**Work instructions:** From the listing below, return every line with the string "down" in it.

**Given material:**
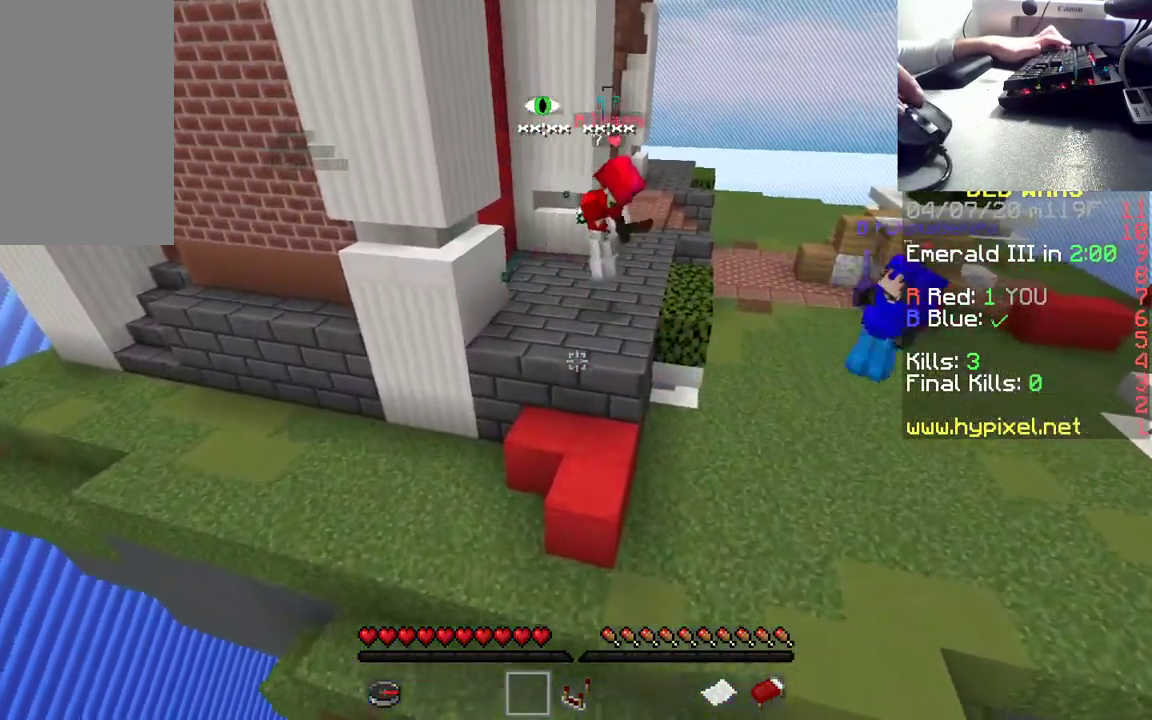
{"keys": [], "mouse": [], "events": [[233, "w", "up"]]}
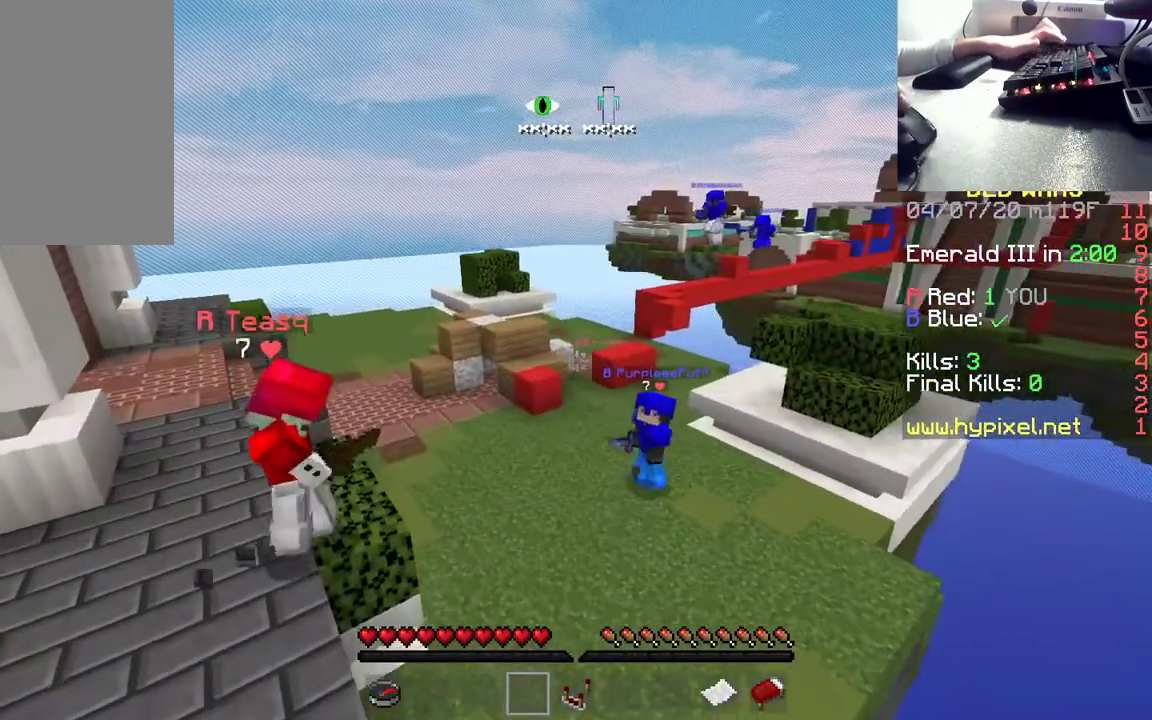
{"keys": ["w"], "mouse": [], "events": [[267, "w", "down"]]}
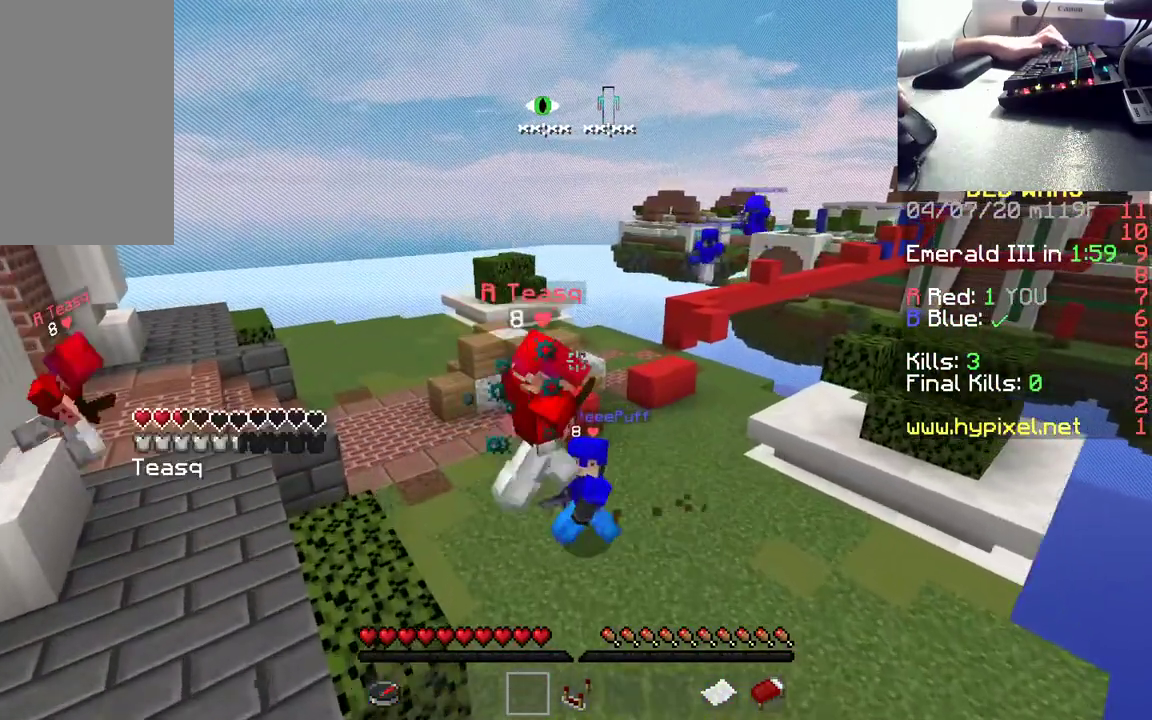
{"keys": [], "mouse": [], "events": [[200, "w", "up"]]}
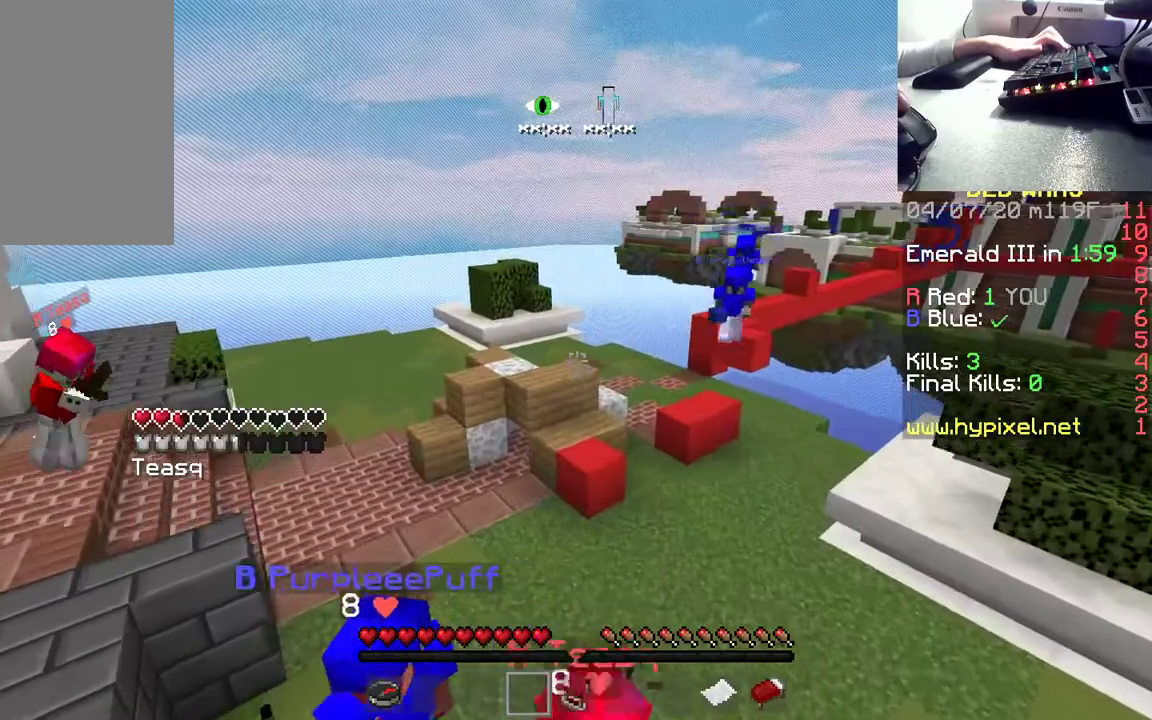
{"keys": [], "mouse": [], "events": [[350, "s", "down"], [500, "s", "up"]]}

**Answer section:**
{"keys": ["w"], "mouse": [], "events": [[267, "w", "down"]]}
{"keys": [], "mouse": [], "events": [[350, "s", "down"], [500, "s", "up"]]}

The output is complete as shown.